No entender de Roberto Iglesias, especialista em mercado ilegal do tabaco e ex-diretor do Banco Mundial no Brasil, o negócio ilícito de cigarros surgiu nos anos de 1990 e não decorreu da alta de tributos. "Foi resultado de um aumento de preços feitos pelas empresas no Brasil e pela acumulação ativa de estoques de cigarros brasileiros, argentinos e uruguaios no Paraguai. Com esse estoque, criou-se um negócio ilegal com produtos baratos e com uma rede de distribuição ilegal no Brasil", lembra.
Como a maior parte dos cigarros contrabandeados no Brasil vem do Paraguai, os especialistas defendem que a solução do problema deve ser encontrada em conjunto com outros países do bloco econômico Mercado Comum do Sul (Mercosul). "Devemos tirar o foco de que o problema são os altos impostos e mirar nos atores relevantes e na solução diplomática. Isso implica diálogo, negociação e busca de cooperação com o Paraguai", indica Iglesias.

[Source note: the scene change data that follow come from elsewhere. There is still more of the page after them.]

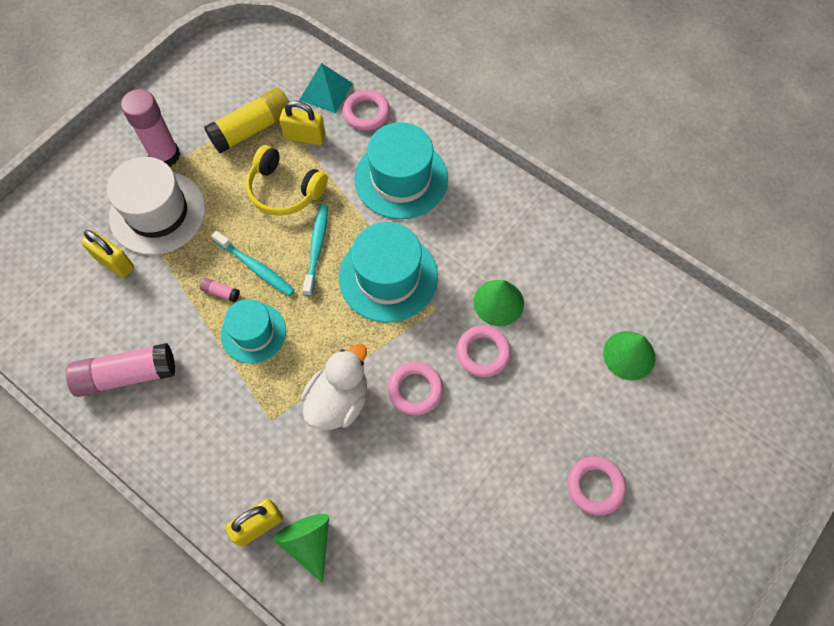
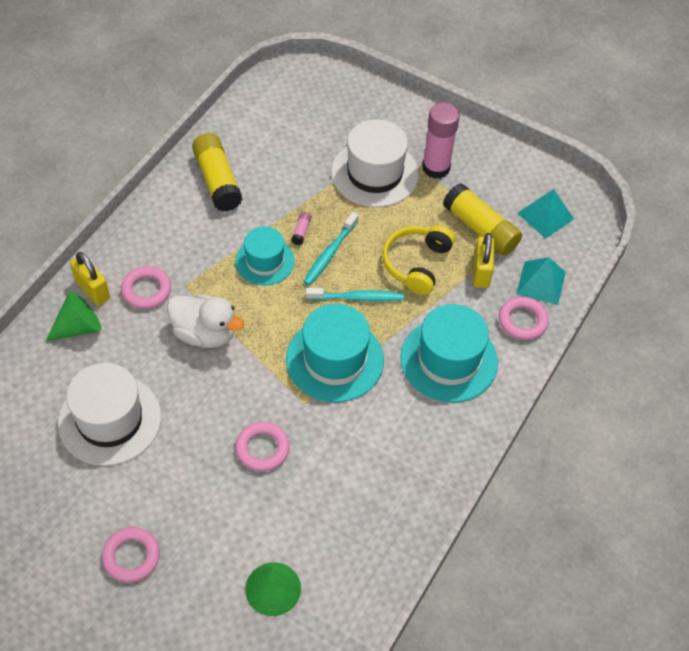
camera: 80 degrees right, 10 degrees down
(114, 262) = (320, 153): yellow padlock -> none
(127, 375) = (217, 181): pink glue stick -> yellow glue stick
(248, 73) = (545, 215): none -> turquoise pyramid
(415, 390) = (220, 393): pink ring -> pink ring (146, 290)
(435, 507) = (110, 420): none -> white hat
(498, 302) = (319, 459): green cone -> none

O preço mínimo para a venda do produto estabelecido em legislação também pode desempenhar papel importante no combate a essa prática. É o que aponta uma pesquisa realizada pela Universidade Católica de Brasília (UCB) em parceria com a Universidade de Illinois (UIC-EUA), que indica que um aumento de 10% no preço do cigarro reduziria a demanda em cerca de 5%. "Esse valor mínimo é interessante para evitar iniciação ao fumo e reduzir o consumo de cigarro pelas classes menos favorecidas", ressalta o professor José Angelo Divino. Na Austrália, o março de cigarro custa mais de R$ 100, assim como na Nova Zelândia.
Apreensões
Enquanto o país não encontra uma solução adequada, apreensões de cigarros ilegais continuam sendo feitas pela Receita Federal, que, somente nos dois primeiros meses deste ano, recolheu 18.755.834 maços do produto. No ano passado, de cada 100 maços de cigarros vendidos no país, 48 eram fruto de contrabando.